WORK TO BE COMPLETED =
Please edit the lines below so that "staging" becomes "preprod", and give them again with nothing else changed.

EXTRACTED INFORMATION =
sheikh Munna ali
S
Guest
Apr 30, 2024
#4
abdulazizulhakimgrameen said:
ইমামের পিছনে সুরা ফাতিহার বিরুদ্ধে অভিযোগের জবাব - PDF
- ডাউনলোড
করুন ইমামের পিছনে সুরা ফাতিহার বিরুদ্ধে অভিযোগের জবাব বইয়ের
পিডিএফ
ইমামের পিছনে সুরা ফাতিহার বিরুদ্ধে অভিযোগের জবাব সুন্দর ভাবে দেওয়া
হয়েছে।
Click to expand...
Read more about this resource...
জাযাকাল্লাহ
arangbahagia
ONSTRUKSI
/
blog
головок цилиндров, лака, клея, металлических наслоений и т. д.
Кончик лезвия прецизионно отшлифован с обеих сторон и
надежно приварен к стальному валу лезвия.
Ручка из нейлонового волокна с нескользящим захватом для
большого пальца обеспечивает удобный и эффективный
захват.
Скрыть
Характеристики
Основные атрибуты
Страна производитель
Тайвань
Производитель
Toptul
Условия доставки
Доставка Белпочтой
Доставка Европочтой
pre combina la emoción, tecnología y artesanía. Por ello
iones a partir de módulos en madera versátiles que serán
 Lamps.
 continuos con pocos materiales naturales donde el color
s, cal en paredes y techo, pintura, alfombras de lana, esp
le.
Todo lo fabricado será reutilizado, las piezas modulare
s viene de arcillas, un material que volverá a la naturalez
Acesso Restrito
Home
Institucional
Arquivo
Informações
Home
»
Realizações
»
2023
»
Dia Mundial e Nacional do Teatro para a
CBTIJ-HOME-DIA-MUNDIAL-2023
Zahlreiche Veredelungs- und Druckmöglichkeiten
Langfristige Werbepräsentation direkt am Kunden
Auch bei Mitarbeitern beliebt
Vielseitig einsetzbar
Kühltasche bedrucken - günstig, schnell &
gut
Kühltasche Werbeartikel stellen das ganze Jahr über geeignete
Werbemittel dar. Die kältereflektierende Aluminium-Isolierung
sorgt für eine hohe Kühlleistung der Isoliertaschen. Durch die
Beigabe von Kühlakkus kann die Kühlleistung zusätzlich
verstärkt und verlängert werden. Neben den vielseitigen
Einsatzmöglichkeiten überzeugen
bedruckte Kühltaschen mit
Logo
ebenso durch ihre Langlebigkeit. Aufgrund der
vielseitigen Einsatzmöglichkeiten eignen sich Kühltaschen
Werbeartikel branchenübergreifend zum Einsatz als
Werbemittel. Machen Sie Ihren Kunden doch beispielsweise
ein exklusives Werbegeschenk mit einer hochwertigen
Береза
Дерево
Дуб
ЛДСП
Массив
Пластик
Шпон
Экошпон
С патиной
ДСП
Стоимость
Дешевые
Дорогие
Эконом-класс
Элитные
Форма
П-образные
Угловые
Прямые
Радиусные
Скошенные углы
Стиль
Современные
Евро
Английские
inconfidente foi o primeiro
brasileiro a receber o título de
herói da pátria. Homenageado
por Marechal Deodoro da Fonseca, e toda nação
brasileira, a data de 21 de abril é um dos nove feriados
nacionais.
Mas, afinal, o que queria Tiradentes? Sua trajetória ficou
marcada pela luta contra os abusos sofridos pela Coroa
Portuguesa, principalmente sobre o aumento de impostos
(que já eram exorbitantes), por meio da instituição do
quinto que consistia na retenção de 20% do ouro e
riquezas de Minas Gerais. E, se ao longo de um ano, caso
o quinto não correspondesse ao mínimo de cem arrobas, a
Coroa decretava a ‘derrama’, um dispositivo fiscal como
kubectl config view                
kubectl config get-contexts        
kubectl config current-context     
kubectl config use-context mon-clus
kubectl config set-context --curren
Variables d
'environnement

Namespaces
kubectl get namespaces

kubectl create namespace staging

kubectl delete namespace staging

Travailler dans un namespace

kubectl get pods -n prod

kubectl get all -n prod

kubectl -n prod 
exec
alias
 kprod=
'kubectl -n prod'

ANSWER TO THE EXERCISE =
sheikh Munna ali
S
Guest
Apr 30, 2024
#4
abdulazizulhakimgrameen said:
ইমামের পিছনে সুরা ফাতিহার বিরুদ্ধে অভিযোগের জবাব - PDF
- ডাউনলোড
করুন ইমামের পিছনে সুরা ফাতিহার বিরুদ্ধে অভিযোগের জবাব বইয়ের
পিডিএফ
ইমামের পিছনে সুরা ফাতিহার বিরুদ্ধে অভিযোগের জবাব সুন্দর ভাবে দেওয়া
হয়েছে।
Click to expand...
Read more about this resource...
জাযাকাল্লাহ
arangbahagia
ONSTRUKSI
/
blog
головок цилиндров, лака, клея, металлических наслоений и т. д.
Кончик лезвия прецизионно отшлифован с обеих сторон и
надежно приварен к стальному валу лезвия.
Ручка из нейлонового волокна с нескользящим захватом для
большого пальца обеспечивает удобный и эффективный
захват.
Скрыть
Характеристики
Основные атрибуты
Страна производитель
Тайвань
Производитель
Toptul
Условия доставки
Доставка Белпочтой
Доставка Европочтой
pre combina la emoción, tecnología y artesanía. Por ello
iones a partir de módulos en madera versátiles que serán
 Lamps.
 continuos con pocos materiales naturales donde el color
s, cal en paredes y techo, pintura, alfombras de lana, esp
le.
Todo lo fabricado será reutilizado, las piezas modulare
s viene de arcillas, un material que volverá a la naturalez
Acesso Restrito
Home
Institucional
Arquivo
Informações
Home
»
Realizações
»
2023
»
Dia Mundial e Nacional do Teatro para a
CBTIJ-HOME-DIA-MUNDIAL-2023
Zahlreiche Veredelungs- und Druckmöglichkeiten
Langfristige Werbepräsentation direkt am Kunden
Auch bei Mitarbeitern beliebt
Vielseitig einsetzbar
Kühltasche bedrucken - günstig, schnell &
gut
Kühltasche Werbeartikel stellen das ganze Jahr über geeignete
Werbemittel dar. Die kältereflektierende Aluminium-Isolierung
sorgt für eine hohe Kühlleistung der Isoliertaschen. Durch die
Beigabe von Kühlakkus kann die Kühlleistung zusätzlich
verstärkt und verlängert werden. Neben den vielseitigen
Einsatzmöglichkeiten überzeugen
bedruckte Kühltaschen mit
Logo
ebenso durch ihre Langlebigkeit. Aufgrund der
vielseitigen Einsatzmöglichkeiten eignen sich Kühltaschen
Werbeartikel branchenübergreifend zum Einsatz als
Werbemittel. Machen Sie Ihren Kunden doch beispielsweise
ein exklusives Werbegeschenk mit einer hochwertigen
Береза
Дерево
Дуб
ЛДСП
Массив
Пластик
Шпон
Экошпон
С патиной
ДСП
Стоимость
Дешевые
Дорогие
Эконом-класс
Элитные
Форма
П-образные
Угловые
Прямые
Радиусные
Скошенные углы
Стиль
Современные
Евро
Английские
inconfidente foi o primeiro
brasileiro a receber o título de
herói da pátria. Homenageado
por Marechal Deodoro da Fonseca, e toda nação
brasileira, a data de 21 de abril é um dos nove feriados
nacionais.
Mas, afinal, o que queria Tiradentes? Sua trajetória ficou
marcada pela luta contra os abusos sofridos pela Coroa
Portuguesa, principalmente sobre o aumento de impostos
(que já eram exorbitantes), por meio da instituição do
quinto que consistia na retenção de 20% do ouro e
riquezas de Minas Gerais. E, se ao longo de um ano, caso
o quinto não correspondesse ao mínimo de cem arrobas, a
Coroa decretava a ‘derrama’, um dispositivo fiscal como
kubectl config view                
kubectl config get-contexts        
kubectl config current-context     
kubectl config use-context mon-clus
kubectl config set-context --curren
Variables d
'environnement

Namespaces
kubectl get namespaces

kubectl create namespace preprod

kubectl delete namespace preprod

Travailler dans un namespace

kubectl get pods -n prod

kubectl get all -n prod

kubectl -n prod 
exec
alias
 kprod=
'kubectl -n prod'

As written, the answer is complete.